[[ Supplied material, beginning ]]

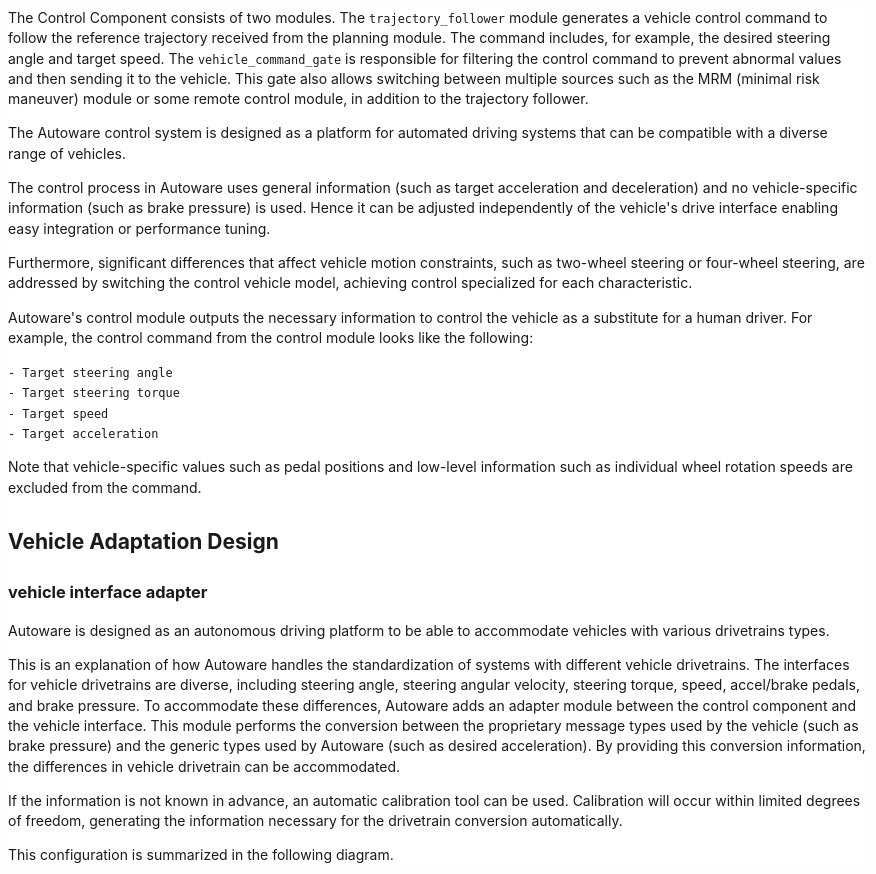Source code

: The Control Component consists of two modules. The `trajectory_follower` module generates a vehicle control command to follow the reference trajectory received from the planning module. The command includes, for example, the desired steering angle and target speed. The `vehicle_command_gate` is responsible for filtering the control command to prevent abnormal values and then sending it to the vehicle. This gate also allows switching between multiple sources such as the MRM (minimal risk maneuver) module or some remote control module, in addition to the trajectory follower.

The Autoware control system is designed as a platform for automated driving systems that can be compatible with a diverse range of vehicles.

The control process in Autoware uses general information (such as target acceleration and deceleration) and no vehicle-specific information (such as brake pressure) is used. Hence it can be adjusted independently of the vehicle's drive interface enabling easy integration or performance tuning.

Furthermore, significant differences that affect vehicle motion constraints, such as two-wheel steering or four-wheel steering, are addressed by switching the control vehicle model, achieving control specialized for each characteristic.

Autoware's control module outputs the necessary information to control the vehicle as a substitute for a human driver. For example, the control command from the control module looks like the following:

```msg
- Target steering angle
- Target steering torque
- Target speed
- Target acceleration
```

Note that vehicle-specific values such as pedal positions and low-level information such as individual wheel rotation speeds are excluded from the command.

## Vehicle Adaptation Design

### vehicle interface adapter

Autoware is designed as an autonomous driving platform to be able to accommodate vehicles with various drivetrains types.

This is an explanation of how Autoware handles the standardization of systems with different vehicle drivetrains. The interfaces for vehicle drivetrains are diverse, including steering angle, steering angular velocity, steering torque, speed, accel/brake pedals, and brake pressure. To accommodate these differences, Autoware adds an adapter module between the control component and the vehicle interface. This module performs the conversion between the proprietary message types used by the vehicle (such as brake pressure) and the generic types used by Autoware (such as desired acceleration). By providing this conversion information, the differences in vehicle drivetrain can be accommodated.

If the information is not known in advance, an automatic calibration tool can be used. Calibration will occur within limited degrees of freedom, generating the information necessary for the drivetrain conversion automatically.

This configuration is summarized in the following diagram.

[[ Supplied material, end ]]

Activity - Give only a number, namely how many lines in the entries above hold the word "wheel".

Solution to this exercise - 2